Manufacturers have phased in higher prices along with new technology over several years. With the final phase of EPA requirements accounted for in current pricing and the economy lagging, it makes sense that prices should stabilize, but there’s no guarantee, and manufacturers are keeping mum. But based on customer-satisfaction surveys that were conducted by industry magazines in the past 2 years and falling sales, it’s likely that snowmobile-makers will be forced to cut prices.
But if you’re looking for a large selection of hugely discounted noncurrent models at your local dealer, forget about it. Older-model inventory mostly has been cleared out because of big incentives and dealer discounts. If you find a noncurrent model, you likely will be able to pick it up for at least $1,500 off the original MSRP, according to dealer prices that we checked.
FOUR PLAY. As a result of EPA rules, all snowmobile manufacturers brought four-stroke engine technology to their product lines. Four-stroke engines run cleaner, because they typically burn fuel more completely and prevent less unspent gas and oil from escaping through the exhaust than do two-stroke models.
The problem with four-stroke engines is that they tend to be at least 30 pounds heavier than two-stroke engines. To lighten the load, manufacturers now use lightweight magnesium and other alloys in many engine parts to decrease engine weight. They tell us that the parts have been tested extensively and assure us that durability has not been sacrificed.
But the models that have two-stroke engines (the traditional engine for snowmobiles) also are cleaner than those of 5 years ago because of the addition of electronic fuel injection (EFI). EFI always was considered a luxury; now it’s a necessity. Since the new EPA standards were invoked, EFI is used more commonly as a way for manufacturers to increase mileage, so the manufacturers achieve EPA’s targeted fleet-emission averages.

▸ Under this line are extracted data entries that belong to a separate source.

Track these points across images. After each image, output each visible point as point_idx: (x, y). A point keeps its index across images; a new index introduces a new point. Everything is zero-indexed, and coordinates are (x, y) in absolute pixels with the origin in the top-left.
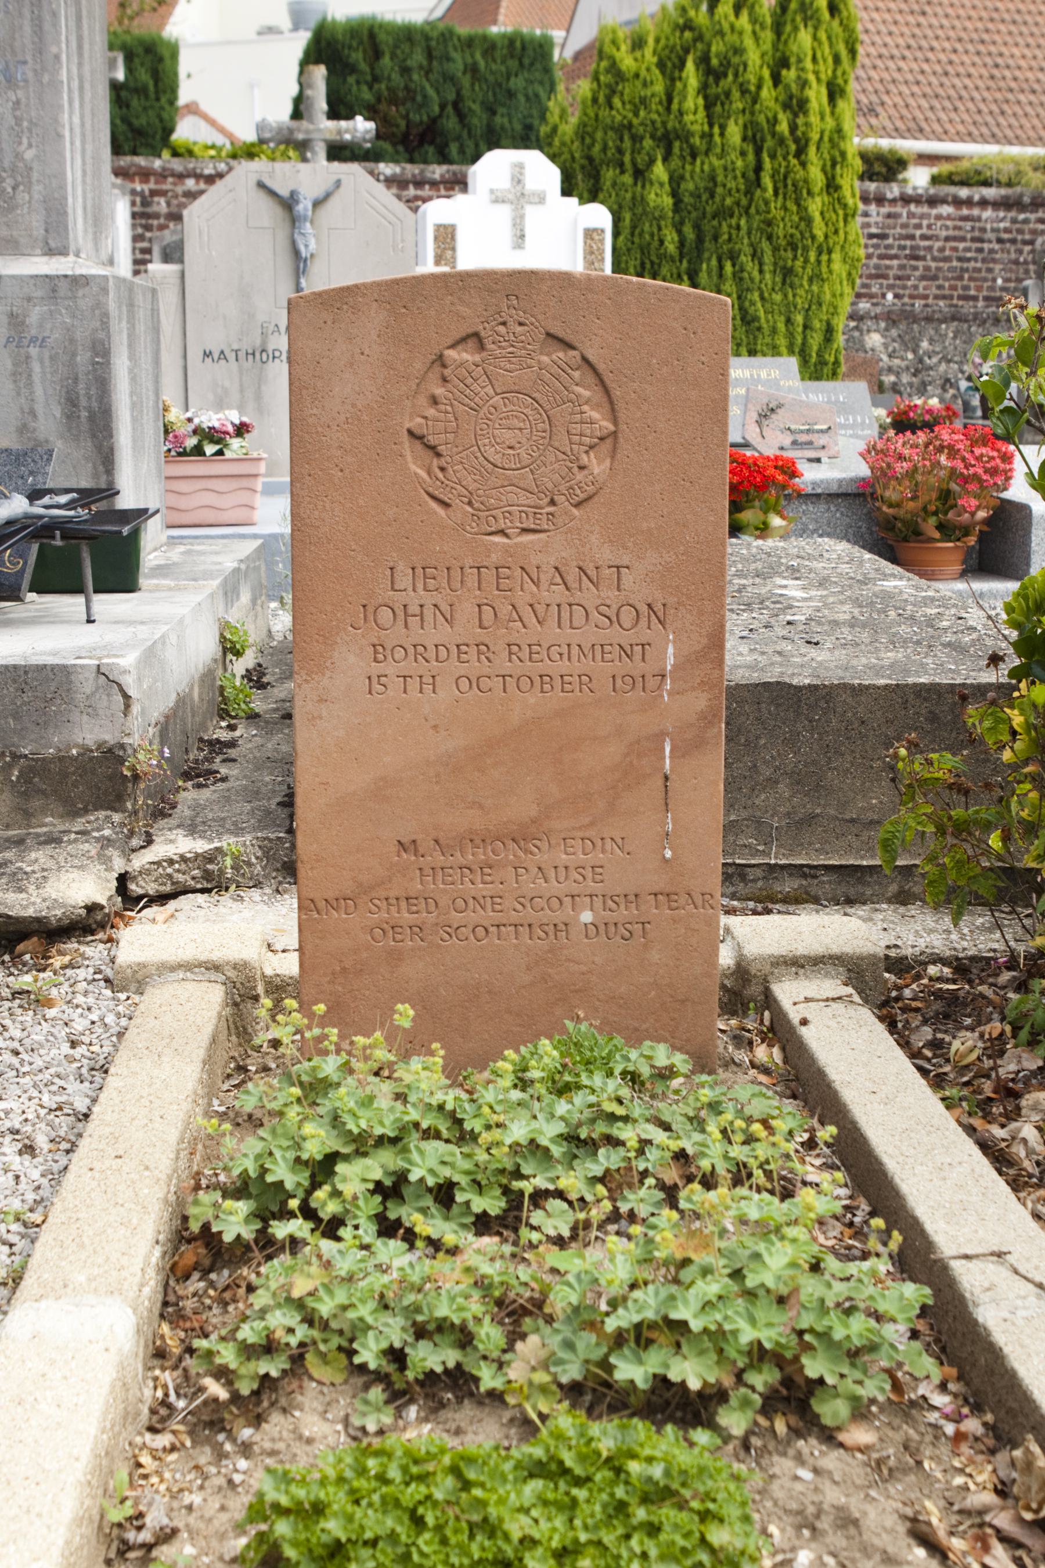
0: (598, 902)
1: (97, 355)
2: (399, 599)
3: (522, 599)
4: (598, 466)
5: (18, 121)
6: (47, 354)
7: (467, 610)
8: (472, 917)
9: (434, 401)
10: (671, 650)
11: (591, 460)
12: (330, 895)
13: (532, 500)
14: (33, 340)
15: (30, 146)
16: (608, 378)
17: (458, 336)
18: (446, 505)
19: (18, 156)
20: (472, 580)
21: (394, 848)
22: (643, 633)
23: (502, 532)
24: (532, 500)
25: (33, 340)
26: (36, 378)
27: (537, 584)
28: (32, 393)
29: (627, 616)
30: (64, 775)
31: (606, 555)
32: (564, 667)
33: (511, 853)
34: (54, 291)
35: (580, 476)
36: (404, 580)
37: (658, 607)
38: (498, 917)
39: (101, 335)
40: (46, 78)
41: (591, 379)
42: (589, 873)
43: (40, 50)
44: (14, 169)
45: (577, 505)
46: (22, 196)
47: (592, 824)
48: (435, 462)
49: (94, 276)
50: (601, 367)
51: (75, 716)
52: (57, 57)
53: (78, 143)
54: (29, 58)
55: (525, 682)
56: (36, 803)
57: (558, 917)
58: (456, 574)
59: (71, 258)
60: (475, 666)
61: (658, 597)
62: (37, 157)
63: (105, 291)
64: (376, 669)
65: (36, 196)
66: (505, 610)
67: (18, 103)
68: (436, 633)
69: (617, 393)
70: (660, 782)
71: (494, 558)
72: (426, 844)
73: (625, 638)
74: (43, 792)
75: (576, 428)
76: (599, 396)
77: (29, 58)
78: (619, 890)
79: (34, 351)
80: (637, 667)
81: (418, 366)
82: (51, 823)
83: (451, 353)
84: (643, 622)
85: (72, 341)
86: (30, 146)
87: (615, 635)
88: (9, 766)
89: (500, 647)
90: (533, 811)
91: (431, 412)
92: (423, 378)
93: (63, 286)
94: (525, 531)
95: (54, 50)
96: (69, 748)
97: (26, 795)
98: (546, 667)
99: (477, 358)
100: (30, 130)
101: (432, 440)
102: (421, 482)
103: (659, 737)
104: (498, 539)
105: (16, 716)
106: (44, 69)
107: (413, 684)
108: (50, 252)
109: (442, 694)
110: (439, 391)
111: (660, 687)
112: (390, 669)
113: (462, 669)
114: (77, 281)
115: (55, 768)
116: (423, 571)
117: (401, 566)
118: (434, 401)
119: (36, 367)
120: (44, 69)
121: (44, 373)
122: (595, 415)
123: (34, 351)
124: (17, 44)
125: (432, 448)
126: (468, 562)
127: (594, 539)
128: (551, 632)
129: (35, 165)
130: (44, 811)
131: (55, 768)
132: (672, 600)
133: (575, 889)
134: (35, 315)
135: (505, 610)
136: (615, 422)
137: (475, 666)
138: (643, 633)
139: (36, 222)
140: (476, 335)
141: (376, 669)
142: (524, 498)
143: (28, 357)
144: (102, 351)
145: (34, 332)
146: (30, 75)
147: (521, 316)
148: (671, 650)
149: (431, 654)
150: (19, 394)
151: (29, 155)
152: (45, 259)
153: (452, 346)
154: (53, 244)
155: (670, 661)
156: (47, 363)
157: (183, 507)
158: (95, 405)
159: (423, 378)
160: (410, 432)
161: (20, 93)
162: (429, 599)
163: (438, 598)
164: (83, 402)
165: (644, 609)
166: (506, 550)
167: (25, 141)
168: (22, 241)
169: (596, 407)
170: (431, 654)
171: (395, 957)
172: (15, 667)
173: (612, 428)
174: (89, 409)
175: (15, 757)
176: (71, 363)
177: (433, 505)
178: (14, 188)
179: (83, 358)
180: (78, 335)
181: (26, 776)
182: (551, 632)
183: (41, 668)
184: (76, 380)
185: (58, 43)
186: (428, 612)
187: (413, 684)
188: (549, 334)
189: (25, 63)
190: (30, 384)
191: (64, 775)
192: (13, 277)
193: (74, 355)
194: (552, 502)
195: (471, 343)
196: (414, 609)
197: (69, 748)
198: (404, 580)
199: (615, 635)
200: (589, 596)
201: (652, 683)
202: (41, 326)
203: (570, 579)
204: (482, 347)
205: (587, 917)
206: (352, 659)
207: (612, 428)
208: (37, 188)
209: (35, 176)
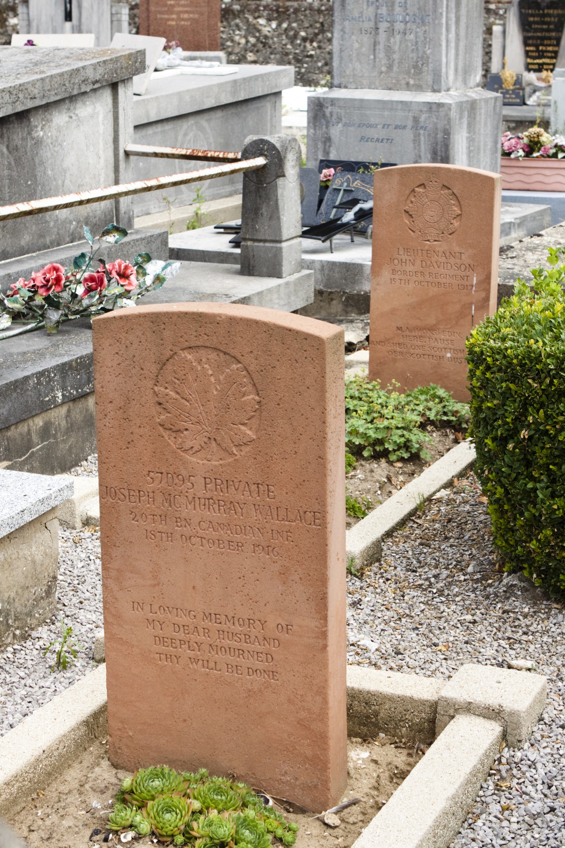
0: (452, 351)
1: (445, 135)
2: (400, 257)
3: (433, 260)
4: (456, 224)
5: (425, 38)
6: (426, 133)
7: (418, 262)
8: (417, 351)
9: (412, 202)
10: (475, 279)
11: (454, 221)
12: (378, 340)
13: (438, 232)
14: (422, 127)
15: (429, 49)
16: (460, 198)
17: (419, 184)
18: (414, 232)
19: (424, 52)
20: (420, 254)
21: (395, 328)
22: (467, 273)
23: (428, 240)
24: (438, 232)
25: (422, 127)
26: (422, 142)
27: (438, 256)
28: (420, 148)
29: (463, 267)
30: (359, 300)
31: (457, 249)
32: (444, 280)
33: (429, 334)
34: (431, 108)
35: (451, 226)
36: (401, 252)
37: (472, 266)
38: (423, 352)
39: (447, 127)
40: (437, 22)
41: (455, 198)
42: (450, 342)
43: (435, 11)
44: (422, 57)
45: (450, 234)
46: (425, 68)
47: (451, 328)
48: (411, 219)
49: (446, 104)
50: (458, 195)
51: (363, 281)
52: (441, 14)
53: (453, 45)
54: (431, 14)
55: (433, 284)
56: (349, 309)
57: (441, 354)
58: (416, 252)
59: (443, 93)
60: (420, 278)
61: (472, 263)
62: (431, 53)
63: (450, 109)
64: (393, 277)
65: (430, 69)
66: (429, 263)
67: (425, 31)
68: (409, 268)
69: (462, 203)
70: (471, 317)
71: (426, 248)
72: (404, 329)
73: (463, 274)
74: (352, 306)
75: (450, 212)
76: (457, 204)
77: (431, 14)
78: (458, 348)
79: (422, 132)
80: (465, 282)
81: (408, 192)
82: (353, 316)
83: (417, 189)
84: (467, 270)
85: (436, 129)
86: (429, 49)
87: (459, 273)
88: (342, 296)
89: (427, 274)
90: (434, 322)
91: (411, 205)
92: (409, 196)
93: (434, 107)
94: (435, 241)
95: (440, 11)
96: (361, 291)
97: (346, 306)
98: (440, 280)
99: (424, 191)
100: (429, 42)
101: (411, 213)
102: (407, 225)
103: (471, 304)
104: (427, 242)
105: (346, 279)
106: (436, 18)
107: (403, 282)
108: (434, 91)
109: (410, 285)
110: (413, 199)
111: (472, 289)
112: (397, 277)
113: (416, 279)
114: (440, 105)
115: (356, 297)
116: (406, 250)
117: (401, 248)
118: (412, 202)
119: (422, 138)
120: (436, 18)
121: (425, 141)
122: (456, 209)
123: (422, 132)
124: (427, 8)
125: (411, 215)
126: (419, 248)
127: (454, 244)
128: (442, 270)
129: (431, 56)
130: (352, 312)
131: (356, 297)
132: (475, 264)
133: (446, 346)
134: (423, 117)
135: (429, 263)
136: (461, 211)
137: (420, 278)
138: (467, 273)
139: (429, 79)
140: (423, 184)
141: (393, 277)
142: (435, 231)
143: (419, 134)
144: (447, 133)
145: (422, 124)
146: (431, 20)
147: (436, 179)
148: (475, 279)
149: (408, 274)
150: (415, 148)
151: (429, 52)
152: (432, 94)
153: (417, 187)
154: (435, 88)
155: (475, 282)
156: (426, 137)
157: (546, 182)
158: (443, 154)
159: (409, 196)
160: (405, 211)
161: (427, 28)
162: (408, 258)
163: (410, 258)
164: (439, 153)
165: (468, 266)
166: (430, 246)
167: (427, 46)
168: (424, 86)
169: (457, 206)
170: (408, 274)
171: (395, 361)
172: (346, 263)
173: (459, 212)
174: (441, 156)
175: (344, 293)
176: (435, 138)
177: (410, 231)
178: (422, 65)
179: (440, 135)
180: (439, 126)
181: (347, 299)
182: (442, 270)
183: (354, 264)
184: (437, 144)
185: (442, 8)
186: (408, 262)
187: (403, 282)
188: (444, 185)
189: (429, 15)
190: (419, 145)
191: (359, 300)
192: (416, 102)
193: (437, 134)
194: (443, 233)
195: (422, 186)
196: (404, 260)
197: (361, 291)
198: (401, 252)
199: (459, 273)
200: (452, 261)
201: (469, 288)
202: (425, 122)
203: (447, 255)
204: (425, 188)
205: (449, 355)
206: (386, 273)
207: (459, 212)
208: (431, 65)
209: (430, 60)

The newest two-stroke engine technology for snowmobiles is direct injection, in which the fuel is injected directly into the combustion chamber of each cylinder. Ski-Doo introduced in 2008 direct-injection models (known as E-TEC) and has made the technology available on 600cc and 800cc engines, Ski-Doo’s largest two-stroke engines. (Ski-Doo also has carbureted engines in those sizes). Independent tests show a bump in gas mileage of at least 6 mpg and increased oil efficiency in snowmobiles that have direct injection. You’ll pay at least $1,000 more for Ski-Doo models that have direct injection. Other manufacturers are tight-lipped about whether they plan to offer direct-injection models, but we suspect that it’s coming because of the mileage and performance edge that it offers.